◆ WHAT IS NEEDED
Reproduce nothing beyond the line containing "June 27, 2021". From the first line of the data below down to it, copy each line exactly, without the pictures.

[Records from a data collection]
·····

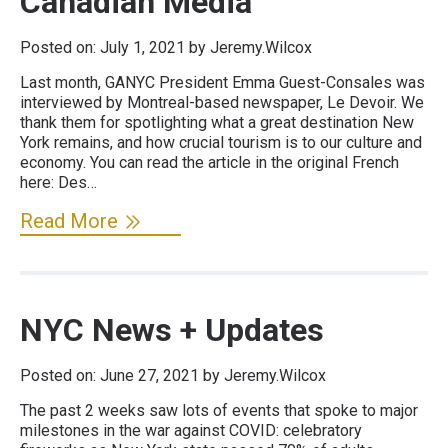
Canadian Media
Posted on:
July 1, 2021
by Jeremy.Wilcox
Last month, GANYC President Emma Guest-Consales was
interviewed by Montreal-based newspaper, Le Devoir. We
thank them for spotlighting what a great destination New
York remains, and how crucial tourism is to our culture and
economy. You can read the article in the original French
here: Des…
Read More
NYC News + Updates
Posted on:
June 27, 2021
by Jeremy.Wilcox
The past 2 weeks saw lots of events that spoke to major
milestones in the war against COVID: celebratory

·····

◆ RESULT
Canadian Media
Posted on:
July 1, 2021
by Jeremy.Wilcox
Last month, GANYC President Emma Guest-Consales was
interviewed by Montreal-based newspaper, Le Devoir. We
thank them for spotlighting what a great destination New
York remains, and how crucial tourism is to our culture and
economy. You can read the article in the original French
here: Des…
Read More
NYC News + Updates
Posted on:
June 27, 2021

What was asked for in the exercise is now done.